Mengapa kamu menangis?
Kulontarkan pertanyaan itu sambil membagi ruangan teduh di bawah payung kecilku kepada seorang pria yang tubuhnya sudah basah kuyup oleh hujan. Walaupun begitu, aku tahu ia sedang menangis.
Tubuhnya cukup tinggi, dengan berjinjit pun wajahku hanya dapat menatap dadanya. Hujan yang deras menyerang bahuku yang terpaksa tidak mendapat keteduhan. Dan.. dalam sekejap kurasakan dingin dari air bercampur dengan angin kencang menyerang bahuku.
Pria ini tampak lesu. Wajahnya begitu pucat.

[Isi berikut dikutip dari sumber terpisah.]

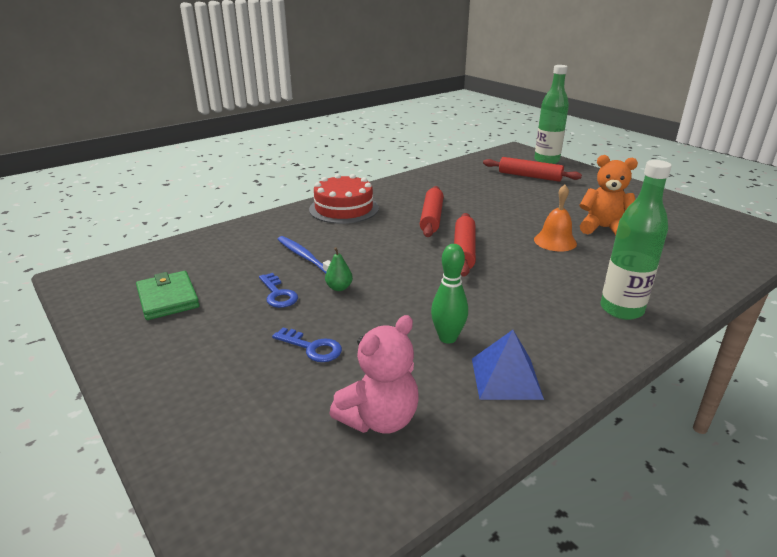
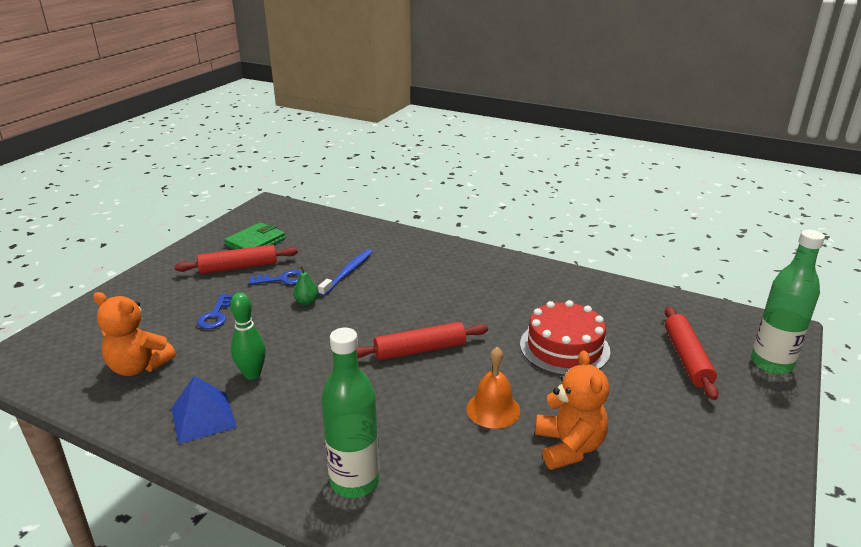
camera: 65 degrees right, 0 degrees up
(278, 294) = (282, 279): blue key -> blue key turned 135 degrees counterclockwise
(344, 208) = (459, 262): red cake -> red cake (564, 347)
(379, 419) = (139, 367): pink teddy bear -> orange teddy bear
(431, 218) = (482, 313): red rolling pin -> red rolling pin (238, 267)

Tampak kekecewaan yang begitu dalam rerpancar dari matanya. Aku sudah tak yakin lagi, di wajahnya itu, apakah air mata atau air hujan yang lebih banyak.
Baca juga:
“Jadi.. kenapa kamu menangis? Tak seharusnya pria menampakkan kelemahannya di depan umum.” Tanyaku sekali lagi.
Pria itu kini menatapku. Bukannya menjawab, ia justru berbalik, lalu berlari kencang.
Aku tidak biasa melewati jalan ini. Musim hujan telah tiba, dan rasanya melewati jalan yang sepi ini lebih aman dari gelombang cipratan mobil-mobil tak bertanggungjawab di jalanan.
Pengalaman barusan adalah pengalaman aneh di hari pertamaku melalui jalan ini.
Tiga hari kemudian, di saat hujan deras lagi, kulihat seorang gadis menangis. Di tempat yang sama dengan pria yang kutemui dulu.
“Kenapa kamu menangis?” Tanyaku kepada gadis itu. Lalu, sama seperti tiga hari lalu, kubagikan ruang teduh di bawah payungku. Bedanya, kali ini jauh lebih mudah bagiku karena ia sedang berjongkok di depan sebingkai foto dan bunga yang disandarkannya pada tiang di situ.
“Hari ini empat puluh harinya kekasihku. Aku mencampakkannya. Dan yang terakhir kudengar ia tewas di sekitar sini.” ucapnya sambil terisak.
Kulihat foto di dalam bingkai itu. Pria yang kutemui tiga hari lalu.
Kini aku tahu apa arti keputus asaan yang kulihat di wajahnya. Yang menjadi penyesalan di wajah kekasihnya.